Société

Activiste, voyou, pornographe : la carrière cabossée de Piotr Pavlenski

Par Emmanuel Grynszpan, correspondant à Moscou · lejournaldesarts.fr

Le 17 février 2020 - 544 mots

PARIS

Notre correspondant à Moscou décrit un personnage apprécié avant que l’on découvre son agression sexuelle contre une actrice.

Jusqu'en 2016, Piotr Pavlenski était la coqueluche de l'art contemporain russe, admiré pour la radicalité et la mise en scène spectaculaire de ses performances actionnistes : simulation de la révolution du Maïdan, incendie du siège du KGB/FSB ; nu enroulé dans du fil barbelé ; se clouant le scrotum sur les pavés de la place Rouge ; se coupant l'oreille devant un hôpital psychiatrique dans lequel de nombreux dissidents sont passés, etc. 

Ses actions restent dans les mémoires, séparant les anciens des modernes, les collaborateurs du régime et ses opposants. Parmi ses détracteurs, le directeur de l'Ermitage Mikhaïl Piotrovsky, qui confiait en 2016 au Journal des Arts que « Pavlenski n'a aucun rapport avec l'art, c'est de la provocation politique et du show business. Une émanation indésirable de sous-culture carcérale dans la société »

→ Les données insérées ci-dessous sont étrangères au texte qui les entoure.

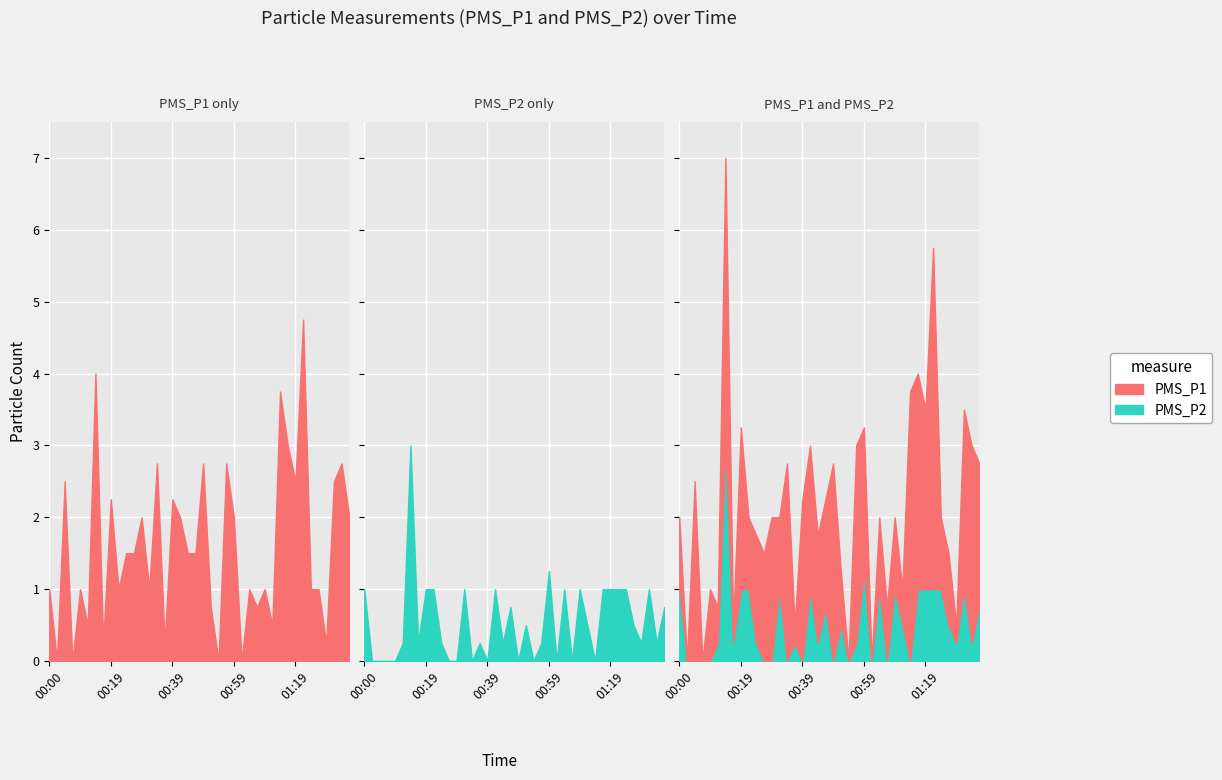

What are all the series names shown in the legend?

PMS_P1, PMS_P2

L'institution est pourtant à deux doigts de le consacrer début 2016. L'action « Menace » devant le siège du FSB est nommée dans la catégorie « meilleure oeuvre d'art de l'année » des récompenses annuelles « Innovation », organisées par le Centre national d'art contemporain. Jusqu'à ce qu'un ordre du ministère de la Culture exclût Pavlenski, qui purge à ce moment-là une peine de sept mois de prison pour l'incendie. La moitié du jury claque la porte d'« Innovation » en geste de protestation.

En mai 2016, il décroche le prix de la dissidence créative de la fondation Vaclav Havel. Pavlenski annonce qu'il va reverser l'argent du prix à un groupe de criminels anarchistes emprisonnés pour le meurtre de trois policiers russes. La fondation, suivant son principe de non-violence, lui retire immédiatement le prix.

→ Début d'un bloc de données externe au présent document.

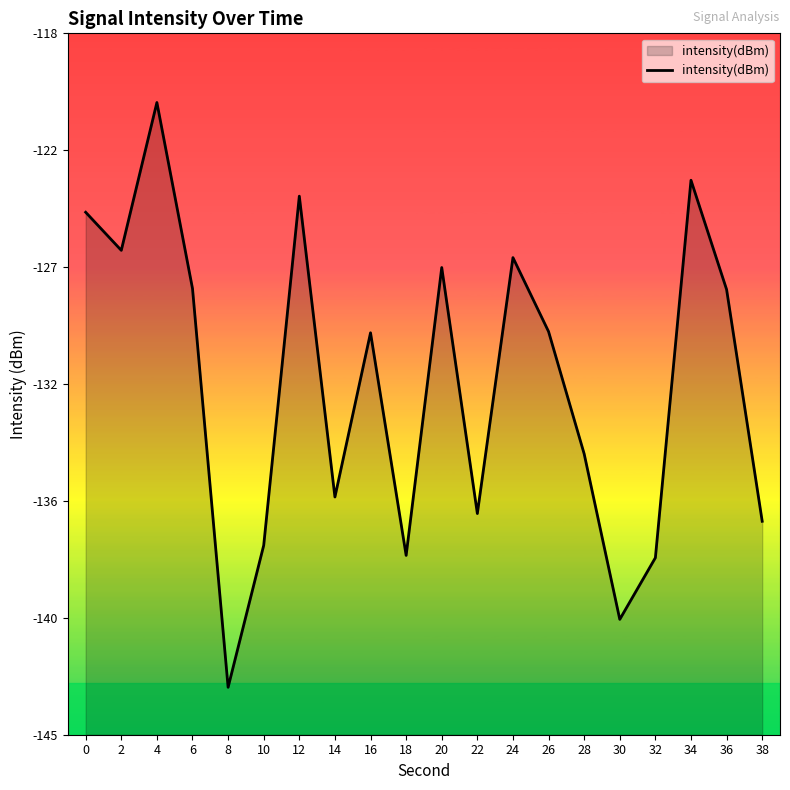

The value at 22 is -136.5. True or false?

True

En fin d'année, alors que son aura est maximale, le monde culturel russe est choqué de découvrir la plainte déposée par une jeune actrice contre lui pour agression sexuelle. Pavlenski et sa compagne ne cachent pas leur goût pour les jeux sadomasochistes et libertins. Ils affirment que la jeune femme était consentante. Puis une vidéo émerge sur les réseaux sociaux, montrant l'actionniste rouant de coups l'ex petit ami de l'actrice. 

On se rappelle alors que découvrant le dessin à 14 ans, Piotr Pavlenski s'était fait renvoyer du collège pour avoir croqué ses camarades dans des poses pornographiques.

Est-ce une machination des autorités visant à discréditer Pavlenski ? Pourtant la troupe du Teatr.doc, réputée avant-gardiste et persécutée par les autorités, fait bloc derrière son actrice et stigmatise Pavlenski comme un individu violent. La scène artistique contemporaine soudain se divise. Serait-il une brute machiste ? Un psychopathe ? Dénonçant une persécution, Pavlenski s'exile en France avec sa compagne et leurs deux filles.

Il compte encore de nombreux soutiens, parfois inattendus. Au lendemain d'« Illumination » en octobre 2017, action au cours de laquelle il incendie la porte de la banque de France, le quotidien d'affaires russe Vedomosti encense un Pavlenski « damnant le pion aux gauchistes européens sur leur propre territoire, par un geste antibourgeois stylistiquement pur »

Encore aujourd'hui, Oleg Kulik, figure de l'actionnisme des années 90, continue à défendre Piotr Pavlenski. Il salue - non sans second degré - un digne héritier capable d'unifier contre lui toute la classe politique française, de Mélenchon à Le Pen. Pour Kulik, l'art se trouve toujours là où on ne l'attend pas. Dans l'affaire Griveaux, la pornographie révèle la nature du politique.